MATERIAL PROVIDED »
________________
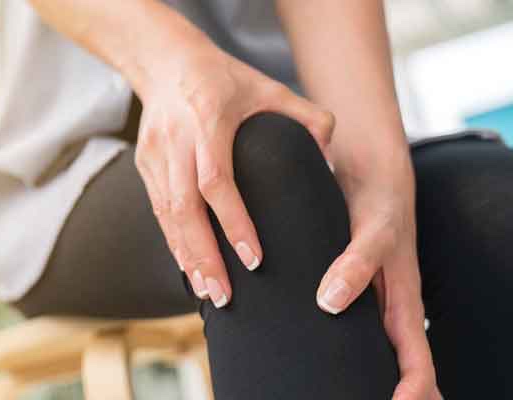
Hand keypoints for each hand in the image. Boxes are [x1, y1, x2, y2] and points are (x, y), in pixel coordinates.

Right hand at [131, 42, 333, 306]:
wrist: (165, 61)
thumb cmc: (223, 77)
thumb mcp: (269, 87)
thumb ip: (307, 118)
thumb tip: (329, 159)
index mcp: (207, 120)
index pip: (215, 181)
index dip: (233, 222)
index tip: (254, 258)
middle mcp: (175, 140)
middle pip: (184, 208)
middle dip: (203, 255)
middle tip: (224, 295)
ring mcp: (154, 155)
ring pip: (166, 215)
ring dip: (186, 256)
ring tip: (208, 292)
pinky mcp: (144, 165)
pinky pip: (158, 211)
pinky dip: (174, 242)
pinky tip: (190, 268)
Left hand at [316, 160, 441, 398]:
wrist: (366, 166)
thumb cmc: (379, 198)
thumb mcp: (374, 228)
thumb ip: (358, 261)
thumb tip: (330, 301)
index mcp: (402, 301)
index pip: (416, 363)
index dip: (410, 393)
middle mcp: (386, 306)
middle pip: (397, 368)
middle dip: (389, 395)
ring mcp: (368, 299)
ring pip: (372, 352)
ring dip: (364, 378)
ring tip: (330, 396)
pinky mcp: (345, 286)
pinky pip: (348, 327)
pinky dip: (335, 347)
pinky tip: (308, 358)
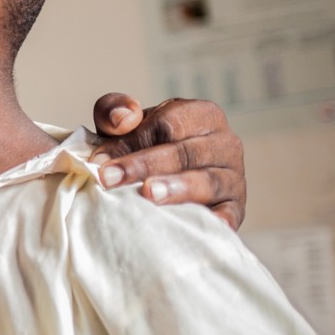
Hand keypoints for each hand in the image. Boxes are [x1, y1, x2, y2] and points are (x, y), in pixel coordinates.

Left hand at [89, 94, 246, 228]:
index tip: (98, 162)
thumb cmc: (144, 147)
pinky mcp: (236, 206)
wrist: (165, 182)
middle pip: (184, 152)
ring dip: (178, 187)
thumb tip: (123, 119)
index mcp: (200, 114)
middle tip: (110, 179)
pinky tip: (213, 223)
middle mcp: (224, 142)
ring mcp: (233, 175)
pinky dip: (223, 217)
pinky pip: (232, 211)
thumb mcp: (125, 125)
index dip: (131, 141)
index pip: (167, 124)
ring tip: (149, 193)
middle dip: (144, 165)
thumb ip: (114, 112)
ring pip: (207, 180)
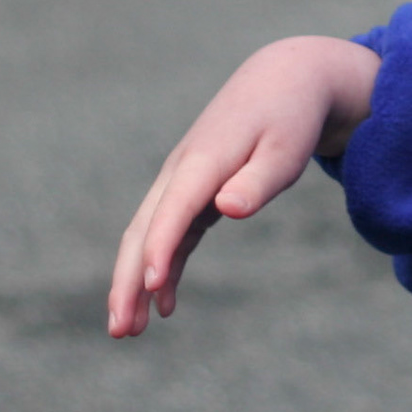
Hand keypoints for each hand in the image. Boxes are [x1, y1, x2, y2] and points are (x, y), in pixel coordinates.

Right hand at [107, 37, 379, 337]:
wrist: (285, 80)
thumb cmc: (291, 117)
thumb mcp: (287, 147)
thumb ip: (259, 180)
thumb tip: (227, 209)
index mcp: (205, 159)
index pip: (175, 208)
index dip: (159, 246)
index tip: (150, 285)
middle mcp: (182, 171)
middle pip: (144, 229)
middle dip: (128, 280)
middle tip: (120, 330)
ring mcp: (183, 180)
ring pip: (148, 235)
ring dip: (134, 282)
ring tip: (128, 331)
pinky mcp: (194, 189)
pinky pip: (170, 233)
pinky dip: (164, 266)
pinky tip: (164, 304)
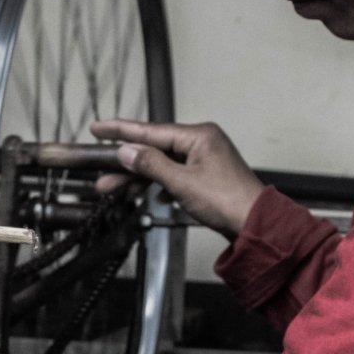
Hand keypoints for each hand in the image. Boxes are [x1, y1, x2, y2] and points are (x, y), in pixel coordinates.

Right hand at [90, 119, 264, 238]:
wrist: (255, 225)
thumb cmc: (228, 201)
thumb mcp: (181, 182)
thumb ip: (150, 165)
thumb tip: (127, 151)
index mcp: (199, 136)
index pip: (151, 130)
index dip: (121, 130)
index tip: (98, 128)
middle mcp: (202, 143)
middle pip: (154, 149)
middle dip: (127, 164)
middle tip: (101, 172)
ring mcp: (204, 160)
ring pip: (163, 164)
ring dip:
________________
Transcribe exactly and only the lines from the top of the records through the line containing "thumb tip: (329, 159)", inclusive, and do not copy the pictures.

Hand keypoints for each hand in the image. Boxes are [x1, y1, x2, y2] and points are (x, y), in pixel coordinates.

Right hand at [131, 42, 333, 306]:
wrist: (165, 61)
thumb cmc: (223, 77)
thumb mcp: (269, 87)
thumb ip: (307, 118)
thumb tip: (329, 159)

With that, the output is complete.